Was aber auffällt: Die Frauen geben den Ton an. Warpaint (bereits 2014 beim Maifeld Derby) überzeugen mit entrückt-beglückendem Psychedelic-Rock. Say She She aus Brooklyn kredenzen dann einen souligen Discodelic-Sound, singen von Empowerment und spielen Musik, in die man sich hineinfallen lassen kann. Während drinnen der Jubel verklingt, geht es draußen nahtlos weiter. Das Cumbia-Quartett Los Bitchos feuert scharfe Gitarrenrhythmen, für die es gar nicht heiß genug sein kann. Ganz anders wirkt da Bat For Lashes: 2007 und 2009 für den Mercury Prize nominiert, erinnert die Britin mit ihrer Kunst-Performance an Björk und bringt mit zarter Stimme und sphärischen Klängen die Sterne im Palastzelt zum Funkeln.

Im diesigen Hüttenzelt ist hingegen Zerstörung angesagt. Mit Zulu wird die härteste Band des Festivals angekündigt. Von ihrem Auftreten und Outfits her würde man hinter den schwarzen Musikern aus L.A. zu 100 Prozent ein Gangster-Rap-Format vermuten. Tatsächlich aber brechen sie die Klischees gleich doppelt und spielen Black Metal der anderen Art, was sofort zum Pogo animiert.

Folk, Punk, Electropop, mal laute, mal leise Töne: Es ist die Vielfalt der Musik, die den Reiz des Maifeld Derbys ausmacht. Ob fünf Minuten reinhören oder 50 Minuten genießen, immer wieder taucht man in Genres ein, von denen man noch nie etwas gehört hat. Wie HipTrash (Death Grips, USA), Noise-Dub-Rap (Agat, Israel) oder Grunge-Drum’n’Bass (Deki Alem, Schweden). Mit den aufstrebenden Rappern Loyle Carner aus London und Noga Erez aus Israel erhalten Hip-Hop-Künstler beim Maifeld einen immer größeren Raum.

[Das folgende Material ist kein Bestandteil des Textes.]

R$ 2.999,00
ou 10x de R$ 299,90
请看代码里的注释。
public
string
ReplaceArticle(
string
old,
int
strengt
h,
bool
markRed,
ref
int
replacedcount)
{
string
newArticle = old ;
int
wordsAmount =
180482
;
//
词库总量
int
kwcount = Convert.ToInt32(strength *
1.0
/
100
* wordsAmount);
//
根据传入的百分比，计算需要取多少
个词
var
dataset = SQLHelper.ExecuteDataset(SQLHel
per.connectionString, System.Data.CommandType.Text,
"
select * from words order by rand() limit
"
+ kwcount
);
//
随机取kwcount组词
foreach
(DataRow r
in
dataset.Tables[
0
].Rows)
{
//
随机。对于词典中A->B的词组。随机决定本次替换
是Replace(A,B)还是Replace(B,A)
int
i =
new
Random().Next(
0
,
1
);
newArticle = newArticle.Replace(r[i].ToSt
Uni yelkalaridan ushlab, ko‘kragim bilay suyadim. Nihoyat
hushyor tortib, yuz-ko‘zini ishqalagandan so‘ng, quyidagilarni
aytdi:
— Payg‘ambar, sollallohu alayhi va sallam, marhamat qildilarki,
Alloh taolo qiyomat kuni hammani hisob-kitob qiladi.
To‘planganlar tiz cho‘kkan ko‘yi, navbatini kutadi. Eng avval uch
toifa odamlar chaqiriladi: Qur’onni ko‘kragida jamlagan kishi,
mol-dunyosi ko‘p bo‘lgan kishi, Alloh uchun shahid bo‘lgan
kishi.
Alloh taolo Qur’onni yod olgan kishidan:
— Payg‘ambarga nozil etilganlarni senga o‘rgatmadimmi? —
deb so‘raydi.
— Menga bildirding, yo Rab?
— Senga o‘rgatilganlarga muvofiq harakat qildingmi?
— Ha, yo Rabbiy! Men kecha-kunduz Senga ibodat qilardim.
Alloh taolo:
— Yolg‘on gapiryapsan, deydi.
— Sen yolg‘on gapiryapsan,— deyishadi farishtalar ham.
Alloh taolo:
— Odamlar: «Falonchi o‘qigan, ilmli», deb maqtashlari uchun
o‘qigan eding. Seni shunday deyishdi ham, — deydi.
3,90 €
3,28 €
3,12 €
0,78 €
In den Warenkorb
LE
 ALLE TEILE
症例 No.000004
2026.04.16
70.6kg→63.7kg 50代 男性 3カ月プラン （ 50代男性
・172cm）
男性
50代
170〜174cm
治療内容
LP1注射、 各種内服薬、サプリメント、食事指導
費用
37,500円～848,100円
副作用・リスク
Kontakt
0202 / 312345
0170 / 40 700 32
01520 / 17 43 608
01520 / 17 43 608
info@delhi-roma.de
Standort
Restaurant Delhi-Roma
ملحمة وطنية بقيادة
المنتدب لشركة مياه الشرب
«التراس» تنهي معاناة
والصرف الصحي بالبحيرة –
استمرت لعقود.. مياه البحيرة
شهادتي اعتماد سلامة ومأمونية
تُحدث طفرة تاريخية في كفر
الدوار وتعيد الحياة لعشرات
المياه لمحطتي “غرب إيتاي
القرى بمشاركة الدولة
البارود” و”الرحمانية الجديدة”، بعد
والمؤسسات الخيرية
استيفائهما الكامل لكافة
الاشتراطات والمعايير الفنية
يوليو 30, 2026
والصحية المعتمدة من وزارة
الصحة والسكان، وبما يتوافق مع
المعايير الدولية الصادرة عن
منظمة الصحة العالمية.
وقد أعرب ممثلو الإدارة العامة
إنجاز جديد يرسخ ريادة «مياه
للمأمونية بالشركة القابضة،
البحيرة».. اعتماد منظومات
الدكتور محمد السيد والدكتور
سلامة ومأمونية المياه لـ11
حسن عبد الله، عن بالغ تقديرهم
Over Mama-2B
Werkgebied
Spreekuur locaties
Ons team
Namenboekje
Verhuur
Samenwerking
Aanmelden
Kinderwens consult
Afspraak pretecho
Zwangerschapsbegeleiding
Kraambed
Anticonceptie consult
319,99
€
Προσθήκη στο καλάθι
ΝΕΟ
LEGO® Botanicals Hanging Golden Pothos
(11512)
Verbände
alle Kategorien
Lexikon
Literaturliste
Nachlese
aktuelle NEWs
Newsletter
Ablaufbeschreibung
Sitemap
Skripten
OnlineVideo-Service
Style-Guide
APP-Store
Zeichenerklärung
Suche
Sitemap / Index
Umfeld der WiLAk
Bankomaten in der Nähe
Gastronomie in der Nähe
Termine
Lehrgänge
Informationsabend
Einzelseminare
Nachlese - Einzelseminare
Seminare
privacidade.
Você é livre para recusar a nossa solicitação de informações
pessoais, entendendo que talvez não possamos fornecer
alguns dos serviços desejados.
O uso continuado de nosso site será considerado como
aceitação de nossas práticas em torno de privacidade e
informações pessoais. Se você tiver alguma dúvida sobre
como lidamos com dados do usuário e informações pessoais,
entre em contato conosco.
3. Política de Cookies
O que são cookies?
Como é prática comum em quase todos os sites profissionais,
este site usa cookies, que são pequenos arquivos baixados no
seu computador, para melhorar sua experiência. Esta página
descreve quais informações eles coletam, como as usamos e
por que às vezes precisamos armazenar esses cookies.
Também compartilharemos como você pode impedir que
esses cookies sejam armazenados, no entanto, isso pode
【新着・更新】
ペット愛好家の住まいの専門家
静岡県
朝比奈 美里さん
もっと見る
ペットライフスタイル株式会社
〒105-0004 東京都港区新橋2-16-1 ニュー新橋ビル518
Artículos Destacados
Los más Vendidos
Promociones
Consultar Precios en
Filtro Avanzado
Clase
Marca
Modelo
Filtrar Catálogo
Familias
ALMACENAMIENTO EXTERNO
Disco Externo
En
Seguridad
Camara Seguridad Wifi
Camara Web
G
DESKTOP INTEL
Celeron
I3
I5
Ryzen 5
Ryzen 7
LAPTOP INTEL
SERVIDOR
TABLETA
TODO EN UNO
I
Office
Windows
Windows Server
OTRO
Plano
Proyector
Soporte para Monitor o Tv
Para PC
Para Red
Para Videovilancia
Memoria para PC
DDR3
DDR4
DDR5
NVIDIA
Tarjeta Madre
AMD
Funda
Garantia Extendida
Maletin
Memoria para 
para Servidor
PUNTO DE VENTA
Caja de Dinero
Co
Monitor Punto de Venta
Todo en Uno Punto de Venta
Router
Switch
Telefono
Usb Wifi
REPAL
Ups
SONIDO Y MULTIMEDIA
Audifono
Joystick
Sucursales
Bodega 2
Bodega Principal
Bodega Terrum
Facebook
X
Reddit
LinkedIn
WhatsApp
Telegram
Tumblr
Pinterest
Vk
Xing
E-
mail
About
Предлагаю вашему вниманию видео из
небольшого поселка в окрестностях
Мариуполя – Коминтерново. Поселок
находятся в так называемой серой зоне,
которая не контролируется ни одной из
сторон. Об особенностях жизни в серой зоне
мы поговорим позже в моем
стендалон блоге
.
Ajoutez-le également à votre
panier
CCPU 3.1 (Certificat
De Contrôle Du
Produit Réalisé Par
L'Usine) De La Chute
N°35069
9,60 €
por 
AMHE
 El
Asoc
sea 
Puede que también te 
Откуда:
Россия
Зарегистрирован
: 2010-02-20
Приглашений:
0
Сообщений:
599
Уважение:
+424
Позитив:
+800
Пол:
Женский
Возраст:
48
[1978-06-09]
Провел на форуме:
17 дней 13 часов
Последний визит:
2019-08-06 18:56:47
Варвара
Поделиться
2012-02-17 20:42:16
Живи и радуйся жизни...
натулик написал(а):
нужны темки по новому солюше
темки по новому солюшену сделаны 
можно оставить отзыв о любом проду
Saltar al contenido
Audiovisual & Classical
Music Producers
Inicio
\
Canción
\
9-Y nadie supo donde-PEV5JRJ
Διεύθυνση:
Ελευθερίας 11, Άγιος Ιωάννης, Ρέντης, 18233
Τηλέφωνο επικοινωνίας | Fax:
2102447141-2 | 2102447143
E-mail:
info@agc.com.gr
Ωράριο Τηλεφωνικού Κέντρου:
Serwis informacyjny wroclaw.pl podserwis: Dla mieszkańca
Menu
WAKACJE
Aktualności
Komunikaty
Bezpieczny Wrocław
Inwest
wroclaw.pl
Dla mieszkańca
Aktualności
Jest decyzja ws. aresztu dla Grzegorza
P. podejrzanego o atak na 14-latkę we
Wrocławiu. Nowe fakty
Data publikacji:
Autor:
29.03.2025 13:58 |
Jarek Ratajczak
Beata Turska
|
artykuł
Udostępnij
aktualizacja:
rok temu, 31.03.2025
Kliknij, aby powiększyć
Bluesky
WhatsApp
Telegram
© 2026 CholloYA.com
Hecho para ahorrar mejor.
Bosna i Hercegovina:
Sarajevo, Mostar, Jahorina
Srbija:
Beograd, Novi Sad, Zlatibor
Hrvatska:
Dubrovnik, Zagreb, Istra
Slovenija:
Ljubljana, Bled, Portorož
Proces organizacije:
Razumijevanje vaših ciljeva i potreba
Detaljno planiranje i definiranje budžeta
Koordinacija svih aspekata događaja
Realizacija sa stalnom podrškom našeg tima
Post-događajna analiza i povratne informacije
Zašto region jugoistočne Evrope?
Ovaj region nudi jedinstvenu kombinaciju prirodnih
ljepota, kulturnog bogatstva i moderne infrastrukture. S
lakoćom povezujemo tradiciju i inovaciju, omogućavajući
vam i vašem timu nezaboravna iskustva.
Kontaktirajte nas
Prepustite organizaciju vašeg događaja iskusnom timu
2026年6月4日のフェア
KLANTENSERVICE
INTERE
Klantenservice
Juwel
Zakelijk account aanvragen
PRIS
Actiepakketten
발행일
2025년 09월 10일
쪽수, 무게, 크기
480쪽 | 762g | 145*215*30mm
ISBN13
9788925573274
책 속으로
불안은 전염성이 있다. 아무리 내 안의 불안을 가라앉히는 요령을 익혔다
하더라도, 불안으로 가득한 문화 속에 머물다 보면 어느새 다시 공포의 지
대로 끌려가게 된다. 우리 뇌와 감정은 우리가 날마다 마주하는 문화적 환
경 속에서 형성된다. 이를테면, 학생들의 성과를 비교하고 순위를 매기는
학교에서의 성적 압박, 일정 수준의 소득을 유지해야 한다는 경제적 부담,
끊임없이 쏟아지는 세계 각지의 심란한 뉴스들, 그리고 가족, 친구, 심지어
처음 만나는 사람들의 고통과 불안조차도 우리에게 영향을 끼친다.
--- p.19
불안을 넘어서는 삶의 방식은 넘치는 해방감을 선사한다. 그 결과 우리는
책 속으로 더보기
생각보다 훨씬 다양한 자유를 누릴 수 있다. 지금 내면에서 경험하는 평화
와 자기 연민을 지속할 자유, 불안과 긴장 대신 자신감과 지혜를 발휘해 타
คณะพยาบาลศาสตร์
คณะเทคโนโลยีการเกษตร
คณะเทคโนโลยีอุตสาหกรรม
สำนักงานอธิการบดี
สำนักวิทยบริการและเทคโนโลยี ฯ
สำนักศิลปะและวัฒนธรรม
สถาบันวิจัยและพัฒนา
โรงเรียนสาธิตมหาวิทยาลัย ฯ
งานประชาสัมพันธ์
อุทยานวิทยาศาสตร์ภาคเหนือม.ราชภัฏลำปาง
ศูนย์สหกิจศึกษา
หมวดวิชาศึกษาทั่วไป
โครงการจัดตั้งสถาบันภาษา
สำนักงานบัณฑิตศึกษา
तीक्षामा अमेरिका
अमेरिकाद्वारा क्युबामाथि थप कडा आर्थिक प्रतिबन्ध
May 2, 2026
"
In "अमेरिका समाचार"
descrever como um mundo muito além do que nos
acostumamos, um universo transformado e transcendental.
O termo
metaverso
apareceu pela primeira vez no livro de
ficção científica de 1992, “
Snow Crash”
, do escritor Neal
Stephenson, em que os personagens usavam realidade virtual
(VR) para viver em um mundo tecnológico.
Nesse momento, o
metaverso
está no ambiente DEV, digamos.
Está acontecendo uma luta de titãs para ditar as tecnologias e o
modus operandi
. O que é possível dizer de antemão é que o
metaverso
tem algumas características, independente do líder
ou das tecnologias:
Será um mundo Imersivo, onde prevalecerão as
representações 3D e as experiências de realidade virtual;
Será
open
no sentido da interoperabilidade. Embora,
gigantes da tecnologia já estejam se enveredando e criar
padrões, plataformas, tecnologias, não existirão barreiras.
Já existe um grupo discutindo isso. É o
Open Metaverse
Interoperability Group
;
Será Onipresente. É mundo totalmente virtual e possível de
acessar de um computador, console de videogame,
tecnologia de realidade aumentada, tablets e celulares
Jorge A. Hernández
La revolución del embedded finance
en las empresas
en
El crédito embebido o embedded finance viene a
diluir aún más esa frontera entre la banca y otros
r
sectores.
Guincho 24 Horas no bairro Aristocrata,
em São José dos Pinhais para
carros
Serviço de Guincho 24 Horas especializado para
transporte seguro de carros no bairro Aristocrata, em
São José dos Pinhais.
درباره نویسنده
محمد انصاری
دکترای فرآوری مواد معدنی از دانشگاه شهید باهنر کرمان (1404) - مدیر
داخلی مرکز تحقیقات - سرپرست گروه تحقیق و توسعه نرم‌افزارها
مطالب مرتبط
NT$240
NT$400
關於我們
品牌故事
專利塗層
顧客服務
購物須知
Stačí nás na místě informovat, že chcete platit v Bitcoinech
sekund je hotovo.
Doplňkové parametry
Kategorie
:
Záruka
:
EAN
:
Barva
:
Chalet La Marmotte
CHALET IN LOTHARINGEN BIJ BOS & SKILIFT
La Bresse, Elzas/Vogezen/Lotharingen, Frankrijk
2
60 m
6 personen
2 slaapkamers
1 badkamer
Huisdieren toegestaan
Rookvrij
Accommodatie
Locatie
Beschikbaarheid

Die heimlichen Stars aber stehen nicht fett gedruckt im Line-Up, kommen nicht aus den USA oder England, sondern aus Japan. Die Folk-Fusion-Truppe Mitsune erobert schnell die Herzen und macht vielleicht am besten die Seele des Festivals sichtbar. In traditionellen Gewändern und voller Slapstick-Einlagen spielen sie die Shamisen-Laute und werden zu Sympathieträgern. Die Sitzschalen im Reitstadion sind voll, der Beifall will kein Ende nehmen, die Band ist überwältigt. Es sind eben oft die kleinen, überraschenden Momente, die das Maifeld Derby zum Liebhaberfestival werden lassen.